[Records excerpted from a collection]
• • • • •
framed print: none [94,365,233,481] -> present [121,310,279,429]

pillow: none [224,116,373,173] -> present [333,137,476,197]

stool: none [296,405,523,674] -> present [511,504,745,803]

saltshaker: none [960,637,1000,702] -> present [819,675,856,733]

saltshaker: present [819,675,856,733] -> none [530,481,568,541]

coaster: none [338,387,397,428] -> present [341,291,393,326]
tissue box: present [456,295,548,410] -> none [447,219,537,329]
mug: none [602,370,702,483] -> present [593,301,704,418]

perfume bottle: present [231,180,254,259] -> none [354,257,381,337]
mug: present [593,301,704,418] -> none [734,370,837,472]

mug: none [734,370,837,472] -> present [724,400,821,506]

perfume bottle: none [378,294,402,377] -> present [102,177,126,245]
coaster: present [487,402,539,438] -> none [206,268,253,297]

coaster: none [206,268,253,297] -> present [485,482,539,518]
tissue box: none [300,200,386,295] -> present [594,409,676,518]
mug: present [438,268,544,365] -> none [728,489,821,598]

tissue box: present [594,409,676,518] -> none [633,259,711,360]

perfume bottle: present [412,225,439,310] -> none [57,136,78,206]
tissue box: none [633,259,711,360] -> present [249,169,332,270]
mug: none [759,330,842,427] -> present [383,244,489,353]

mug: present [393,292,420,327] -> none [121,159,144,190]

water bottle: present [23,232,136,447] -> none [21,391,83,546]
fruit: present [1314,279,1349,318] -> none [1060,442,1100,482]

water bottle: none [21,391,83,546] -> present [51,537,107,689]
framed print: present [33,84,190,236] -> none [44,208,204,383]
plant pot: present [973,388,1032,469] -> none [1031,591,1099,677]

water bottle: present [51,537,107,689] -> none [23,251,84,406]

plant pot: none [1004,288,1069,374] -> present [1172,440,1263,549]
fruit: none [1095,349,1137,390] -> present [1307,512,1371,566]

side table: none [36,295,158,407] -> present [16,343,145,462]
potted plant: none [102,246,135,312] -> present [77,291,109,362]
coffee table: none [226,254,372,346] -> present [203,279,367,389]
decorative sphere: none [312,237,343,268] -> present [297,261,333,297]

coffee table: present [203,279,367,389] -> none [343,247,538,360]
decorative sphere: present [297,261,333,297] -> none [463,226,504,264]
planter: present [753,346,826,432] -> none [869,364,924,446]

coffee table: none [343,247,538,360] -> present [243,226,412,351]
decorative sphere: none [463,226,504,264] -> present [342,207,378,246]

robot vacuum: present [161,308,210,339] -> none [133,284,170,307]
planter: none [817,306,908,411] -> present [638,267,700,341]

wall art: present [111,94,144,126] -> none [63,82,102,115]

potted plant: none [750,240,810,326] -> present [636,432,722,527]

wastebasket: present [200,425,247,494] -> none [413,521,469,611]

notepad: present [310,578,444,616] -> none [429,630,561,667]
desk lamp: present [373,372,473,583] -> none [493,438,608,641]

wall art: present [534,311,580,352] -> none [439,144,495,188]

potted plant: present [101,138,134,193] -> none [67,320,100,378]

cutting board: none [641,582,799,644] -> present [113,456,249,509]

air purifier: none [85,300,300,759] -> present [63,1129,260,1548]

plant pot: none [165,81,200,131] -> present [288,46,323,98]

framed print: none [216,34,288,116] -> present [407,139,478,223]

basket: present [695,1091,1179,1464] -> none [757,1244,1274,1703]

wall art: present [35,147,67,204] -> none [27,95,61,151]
• • • • •
- **EXERCISE DETAILS**: The lines above from the one containing "plant pot: none [1004,288,1069,374]" through the one containing "potted plant: none [102,246,135,312]" are to be set down exactly, and no others.

- **TASK SOLUTION**:
plant pot: none [1004,288,1069,374] -> present [1172,440,1263,549]
fruit: none [1095,349,1137,390] -> present [1307,512,1371,566]

side table: none [36,295,158,407] -> present [16,343,145,462]
potted plant: none [102,246,135,312] -> present [77,291,109,362]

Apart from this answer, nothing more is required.